Physics-Informed Neural Network-Based Control for Grid-Forming Converter's Stability Under Overload Conditions
Abhay Kumar, Dushyant Sharma, Mayukha Pal
TL;DR
The paper tackles the stability of grid-forming converters (GFCs) under overload, where DC source saturation and AC current limits compromise switch safety and system frequency/voltage. It introduces a physics-informed neural network (PINN) that replaces the AC voltage control, AC current limitation, and AC current control while preserving the droop-based frequency response, enabling robust islanding and resynchronization in inertia-less microgrids.
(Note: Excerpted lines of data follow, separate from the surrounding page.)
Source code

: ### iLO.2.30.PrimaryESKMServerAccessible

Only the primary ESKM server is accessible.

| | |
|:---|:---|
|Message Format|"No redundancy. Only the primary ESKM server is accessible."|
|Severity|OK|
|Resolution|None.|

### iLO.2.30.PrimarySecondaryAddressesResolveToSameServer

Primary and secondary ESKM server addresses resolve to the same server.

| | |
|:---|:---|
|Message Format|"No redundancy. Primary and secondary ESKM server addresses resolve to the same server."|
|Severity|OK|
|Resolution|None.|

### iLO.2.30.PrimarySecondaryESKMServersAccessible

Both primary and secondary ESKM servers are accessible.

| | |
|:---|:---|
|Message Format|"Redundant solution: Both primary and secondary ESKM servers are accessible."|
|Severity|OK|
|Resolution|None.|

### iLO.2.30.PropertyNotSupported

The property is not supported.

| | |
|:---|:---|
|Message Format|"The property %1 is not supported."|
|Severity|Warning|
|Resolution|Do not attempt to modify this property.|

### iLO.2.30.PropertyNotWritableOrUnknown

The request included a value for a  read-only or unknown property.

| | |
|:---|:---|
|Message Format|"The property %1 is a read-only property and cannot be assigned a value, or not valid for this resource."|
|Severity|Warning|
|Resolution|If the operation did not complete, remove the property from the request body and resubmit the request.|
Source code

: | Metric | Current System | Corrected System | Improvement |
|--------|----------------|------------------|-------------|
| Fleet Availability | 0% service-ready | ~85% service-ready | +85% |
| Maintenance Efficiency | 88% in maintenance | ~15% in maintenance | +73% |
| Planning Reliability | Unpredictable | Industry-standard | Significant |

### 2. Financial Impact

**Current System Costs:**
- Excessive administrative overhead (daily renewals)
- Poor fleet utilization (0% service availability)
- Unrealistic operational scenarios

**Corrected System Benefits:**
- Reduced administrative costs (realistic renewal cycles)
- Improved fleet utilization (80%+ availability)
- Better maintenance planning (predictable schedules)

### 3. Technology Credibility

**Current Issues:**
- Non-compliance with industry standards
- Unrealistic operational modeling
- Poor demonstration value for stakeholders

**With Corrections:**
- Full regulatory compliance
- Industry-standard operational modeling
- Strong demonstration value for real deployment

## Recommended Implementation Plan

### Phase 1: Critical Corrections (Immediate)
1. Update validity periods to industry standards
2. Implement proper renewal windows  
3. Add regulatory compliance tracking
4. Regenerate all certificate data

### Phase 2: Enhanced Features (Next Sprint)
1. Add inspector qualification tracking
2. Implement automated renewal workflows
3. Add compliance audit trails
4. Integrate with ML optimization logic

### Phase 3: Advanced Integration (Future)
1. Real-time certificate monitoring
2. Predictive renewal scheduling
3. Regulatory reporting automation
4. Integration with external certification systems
The PINN is trained with a physics-informed loss that enforces voltage dynamics, current constraints, and ROCOF/ROCOV limits, achieving improved performance: post-disturbance frequency gains of up to $0.245\ \text{Hz}$ and active-power gains of up to $0.03\ \text{pu}$, a peak transient voltage deviation reduction of $24.14\%$, and ROCOF reduction from $0.02$ to $0.005\ \text{Hz/s}$. Tested on a modified IEEE 13-Bus microgrid with four $500\ \text{kVA}$ GFCs, the approach allows stable operation up to $6.197\ \text{MVA}$ loads, significantly enhancing resilience under sudden overloads compared to conventional droop and current-limiting strategies.
Abstract
Grid-forming converters (GFCs) are crucial for frequency and voltage stability in modern power systems. However, their performance under overload conditions remains a challenge. This paper highlights the limitations of existing approaches in managing DC source saturation and AC current limits, emphasizing the need for improved control strategies to ensure system stability. This paper proposes a control strategy based on a physics-informed neural network (PINN) to improve GFC performance under overloaded conditions, effectively preventing switch failures and mitigating DC source saturation. This approach outperforms conventional methods by maintaining stable voltage and frequency, even under significant load increase where traditional droop control alone proves inadequate. The post-disturbance operating point of GFCs remains unchanged using PINN-based control with an improvement of 0.245 Hz in frequency and 0.03 p.u. in active power when compared to an already existing current limitation strategy. Additionally, it reduces peak voltage deviations during transients by 24.14\%, lowers the rate of change of frequency (ROCOF) from 0.02 Hz/s to 0.005 Hz/s, and improves the rate of change of voltage (ROCOV), keeping both within acceptable limits. These improvements significantly enhance system resilience, especially in inertia-less power networks.